A Dose of Japanese medicine

15 May 2020

Gilles Pradère

RAM (Lux) Tactical Funds - Global Bond Total Return fund - Gilles Pradère Senior Fund Manager, Fixed Income

Risk assets rebounded in April, with equities and high yield off their lows but with a year-to-date performance still deeply negative, while global rates stayed low.

The combined efforts by central banks and governments to avoid an economic collapse draws parallels with the Japanese medicine of large fiscal deficits funded mostly by the central bank. The size of the US fiscal package and the speed at which the Fed purchased assets was impressive. The answer provided by European authorities for the time being is less aggressive, and it looks like the ECB plans several months to fully deploy its large buying program. In order to effectively ease financial conditions, they will likely have to increase the pace. So, even if support is on its way, the economic situation remains daunting and as Chairman Powell said, “there will likely be a need to do more”.

We tactically closed our US Treasuries exposure as yields moved close to 0.30% in the 5y area. Our investment grade corporate exposure, built since mid-March, benefitted and we took advantage of new issuance and wide spreads to invest in sectors like technology or food, usually very expensive due to strong balance sheets. With an ECB less effective than the Fed, we reduced our peripheral exposure by selling our 2-year Italy, while we kept our exposure on Greece 7-year and started to book profits on various European corporates following a strong performance. We have kept our diversified emerging debt exposure broadly unchanged as there is a decent value embedded, included on robust countries like Israel and Korea. We have also added some Canadian provinces in CAD in the 5year area as they offer both quality and liquidity. Our traditional portfolio delivered +1.86% (gross of fees).
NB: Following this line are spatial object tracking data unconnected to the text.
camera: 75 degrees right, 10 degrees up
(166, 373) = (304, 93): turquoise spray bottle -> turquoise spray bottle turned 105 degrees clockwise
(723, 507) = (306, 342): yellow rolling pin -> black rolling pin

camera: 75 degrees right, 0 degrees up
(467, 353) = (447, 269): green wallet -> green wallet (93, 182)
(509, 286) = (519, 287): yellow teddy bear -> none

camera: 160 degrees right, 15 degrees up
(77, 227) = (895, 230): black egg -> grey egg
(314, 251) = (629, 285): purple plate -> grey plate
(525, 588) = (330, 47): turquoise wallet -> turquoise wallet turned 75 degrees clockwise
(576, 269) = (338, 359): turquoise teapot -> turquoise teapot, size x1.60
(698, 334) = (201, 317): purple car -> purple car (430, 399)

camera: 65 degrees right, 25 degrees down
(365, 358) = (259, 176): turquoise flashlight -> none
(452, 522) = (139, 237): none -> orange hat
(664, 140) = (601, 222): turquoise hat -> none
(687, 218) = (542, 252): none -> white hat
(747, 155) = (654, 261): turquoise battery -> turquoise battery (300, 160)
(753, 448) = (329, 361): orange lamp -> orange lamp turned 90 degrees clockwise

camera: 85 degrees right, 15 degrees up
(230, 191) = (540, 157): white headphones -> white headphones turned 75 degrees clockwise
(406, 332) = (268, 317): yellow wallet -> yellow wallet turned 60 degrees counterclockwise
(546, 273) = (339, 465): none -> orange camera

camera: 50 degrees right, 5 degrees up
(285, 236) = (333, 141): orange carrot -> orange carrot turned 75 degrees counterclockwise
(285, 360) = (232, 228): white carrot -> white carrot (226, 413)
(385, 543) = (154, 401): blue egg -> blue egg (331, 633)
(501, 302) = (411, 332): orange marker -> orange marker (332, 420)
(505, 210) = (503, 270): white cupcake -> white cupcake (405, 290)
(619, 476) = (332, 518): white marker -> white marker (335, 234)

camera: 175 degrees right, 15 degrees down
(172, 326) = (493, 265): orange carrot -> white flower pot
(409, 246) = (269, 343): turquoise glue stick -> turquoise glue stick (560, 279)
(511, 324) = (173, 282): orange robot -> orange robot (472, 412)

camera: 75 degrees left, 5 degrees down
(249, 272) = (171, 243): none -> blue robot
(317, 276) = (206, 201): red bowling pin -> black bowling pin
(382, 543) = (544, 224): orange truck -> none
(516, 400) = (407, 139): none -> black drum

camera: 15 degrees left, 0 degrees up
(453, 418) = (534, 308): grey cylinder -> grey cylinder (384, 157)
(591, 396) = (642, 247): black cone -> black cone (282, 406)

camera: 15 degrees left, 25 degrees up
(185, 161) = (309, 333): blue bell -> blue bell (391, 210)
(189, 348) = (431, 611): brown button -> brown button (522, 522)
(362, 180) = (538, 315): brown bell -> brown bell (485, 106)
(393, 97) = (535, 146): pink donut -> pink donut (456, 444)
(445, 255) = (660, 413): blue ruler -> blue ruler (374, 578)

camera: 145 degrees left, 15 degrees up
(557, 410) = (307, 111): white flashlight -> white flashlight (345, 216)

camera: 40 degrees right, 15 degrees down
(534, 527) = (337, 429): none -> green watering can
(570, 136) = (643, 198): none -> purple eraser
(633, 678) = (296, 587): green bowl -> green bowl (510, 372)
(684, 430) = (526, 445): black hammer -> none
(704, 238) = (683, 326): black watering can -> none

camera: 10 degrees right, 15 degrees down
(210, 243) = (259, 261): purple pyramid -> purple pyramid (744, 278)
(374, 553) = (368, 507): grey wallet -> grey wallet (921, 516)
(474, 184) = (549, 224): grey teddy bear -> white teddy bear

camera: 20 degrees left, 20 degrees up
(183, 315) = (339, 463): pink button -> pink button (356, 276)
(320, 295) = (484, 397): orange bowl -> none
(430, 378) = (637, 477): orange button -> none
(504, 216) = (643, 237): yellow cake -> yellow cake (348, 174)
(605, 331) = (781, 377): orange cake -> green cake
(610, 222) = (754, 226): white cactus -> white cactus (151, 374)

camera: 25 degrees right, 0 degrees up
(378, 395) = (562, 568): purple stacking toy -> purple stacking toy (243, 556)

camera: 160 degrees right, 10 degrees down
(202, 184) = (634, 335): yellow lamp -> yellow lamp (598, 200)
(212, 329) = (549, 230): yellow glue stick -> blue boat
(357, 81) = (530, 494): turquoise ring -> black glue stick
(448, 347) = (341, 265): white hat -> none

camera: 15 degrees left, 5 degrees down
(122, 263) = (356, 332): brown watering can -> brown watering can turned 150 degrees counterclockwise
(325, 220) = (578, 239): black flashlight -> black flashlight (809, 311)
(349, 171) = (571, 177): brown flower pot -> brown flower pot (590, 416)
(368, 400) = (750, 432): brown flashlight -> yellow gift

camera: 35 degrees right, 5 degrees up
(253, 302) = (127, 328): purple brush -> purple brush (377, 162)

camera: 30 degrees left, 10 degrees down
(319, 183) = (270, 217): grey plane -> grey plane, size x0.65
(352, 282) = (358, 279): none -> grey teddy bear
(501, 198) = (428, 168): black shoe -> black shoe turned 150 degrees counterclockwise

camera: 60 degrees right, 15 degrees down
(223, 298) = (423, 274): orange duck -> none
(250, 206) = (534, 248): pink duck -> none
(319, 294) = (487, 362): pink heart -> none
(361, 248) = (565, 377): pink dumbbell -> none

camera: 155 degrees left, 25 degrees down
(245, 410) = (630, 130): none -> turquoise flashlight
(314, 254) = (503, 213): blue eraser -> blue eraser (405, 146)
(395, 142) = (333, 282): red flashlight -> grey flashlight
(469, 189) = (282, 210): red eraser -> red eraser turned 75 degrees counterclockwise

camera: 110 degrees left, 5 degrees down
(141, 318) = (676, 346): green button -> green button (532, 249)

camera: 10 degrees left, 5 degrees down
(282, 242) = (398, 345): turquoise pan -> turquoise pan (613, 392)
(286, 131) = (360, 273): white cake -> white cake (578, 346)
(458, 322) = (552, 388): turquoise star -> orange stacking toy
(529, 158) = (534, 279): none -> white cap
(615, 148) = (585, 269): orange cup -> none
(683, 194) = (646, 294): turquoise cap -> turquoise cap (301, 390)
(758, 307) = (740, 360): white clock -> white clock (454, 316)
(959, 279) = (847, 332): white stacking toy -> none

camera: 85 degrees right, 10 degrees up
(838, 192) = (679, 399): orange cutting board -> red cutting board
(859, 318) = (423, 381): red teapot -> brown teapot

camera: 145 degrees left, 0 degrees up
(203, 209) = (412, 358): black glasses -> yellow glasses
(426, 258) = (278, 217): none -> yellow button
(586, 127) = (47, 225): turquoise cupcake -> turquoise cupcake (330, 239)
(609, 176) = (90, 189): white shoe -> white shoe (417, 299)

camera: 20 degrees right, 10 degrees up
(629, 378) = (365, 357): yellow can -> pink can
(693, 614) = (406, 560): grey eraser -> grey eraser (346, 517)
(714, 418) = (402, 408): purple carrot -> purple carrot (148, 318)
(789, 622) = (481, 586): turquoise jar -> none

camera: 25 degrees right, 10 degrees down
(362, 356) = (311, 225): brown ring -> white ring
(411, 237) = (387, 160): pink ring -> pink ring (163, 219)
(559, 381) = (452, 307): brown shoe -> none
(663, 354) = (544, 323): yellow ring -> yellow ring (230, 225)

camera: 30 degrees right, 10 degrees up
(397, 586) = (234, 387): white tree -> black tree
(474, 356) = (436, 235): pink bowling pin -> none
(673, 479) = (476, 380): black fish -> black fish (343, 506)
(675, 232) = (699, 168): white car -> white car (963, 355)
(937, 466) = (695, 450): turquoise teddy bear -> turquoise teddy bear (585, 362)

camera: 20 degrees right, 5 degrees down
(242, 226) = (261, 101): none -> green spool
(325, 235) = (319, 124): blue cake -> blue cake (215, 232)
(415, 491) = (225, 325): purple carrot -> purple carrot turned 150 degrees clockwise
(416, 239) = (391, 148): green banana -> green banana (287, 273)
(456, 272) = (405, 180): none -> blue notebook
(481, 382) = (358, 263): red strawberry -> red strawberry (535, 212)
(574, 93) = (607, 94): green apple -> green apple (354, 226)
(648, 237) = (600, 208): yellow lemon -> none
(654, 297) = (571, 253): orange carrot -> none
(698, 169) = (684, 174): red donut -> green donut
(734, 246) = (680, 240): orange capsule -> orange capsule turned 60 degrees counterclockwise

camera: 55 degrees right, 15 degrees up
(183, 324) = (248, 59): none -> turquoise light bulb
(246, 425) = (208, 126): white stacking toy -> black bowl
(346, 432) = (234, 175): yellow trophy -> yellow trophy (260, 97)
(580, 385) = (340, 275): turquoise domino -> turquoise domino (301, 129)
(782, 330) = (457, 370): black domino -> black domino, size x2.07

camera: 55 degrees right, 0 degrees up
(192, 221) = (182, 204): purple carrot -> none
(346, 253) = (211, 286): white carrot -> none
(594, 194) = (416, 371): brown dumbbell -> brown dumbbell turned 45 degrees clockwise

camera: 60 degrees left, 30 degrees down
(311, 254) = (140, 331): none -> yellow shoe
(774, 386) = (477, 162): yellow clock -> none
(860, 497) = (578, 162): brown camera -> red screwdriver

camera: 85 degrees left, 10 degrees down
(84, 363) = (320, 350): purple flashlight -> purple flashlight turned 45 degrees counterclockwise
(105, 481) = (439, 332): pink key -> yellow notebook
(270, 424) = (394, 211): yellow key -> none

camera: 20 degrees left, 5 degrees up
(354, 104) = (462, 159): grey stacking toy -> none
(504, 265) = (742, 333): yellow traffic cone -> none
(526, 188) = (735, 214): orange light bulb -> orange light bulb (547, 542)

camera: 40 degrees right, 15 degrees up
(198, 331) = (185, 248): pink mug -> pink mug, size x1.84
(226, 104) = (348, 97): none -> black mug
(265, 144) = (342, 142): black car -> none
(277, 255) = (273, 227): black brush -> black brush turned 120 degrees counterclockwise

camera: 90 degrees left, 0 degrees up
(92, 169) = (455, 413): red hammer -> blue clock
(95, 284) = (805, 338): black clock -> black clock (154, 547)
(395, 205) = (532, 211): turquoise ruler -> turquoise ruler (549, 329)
We kept our long Austria against Germany, which performed slightly, while our remaining Spain against France detracted slightly. Our non-traditional portfolio delivered +0.01% (gross of fees).

 Our long SEK and NOK against Euro performed this month, notably after the Swedish Central Bank argued that negative rates are not an appropriate solution to the current situation. NOK continued to recover, and we kept the Nordics exposure unchanged. With a better tone overall, the EM basket recovered. Our Fx portfolio delivered +0.15% (gross of fees)

 At the end of the month, the RAM (Lux) Tactical Funds – Global Bond Total Return Fund (Class B USD) delivered 1.98% net of fees. Duration stood at 4.4 years and the average credit quality was A-.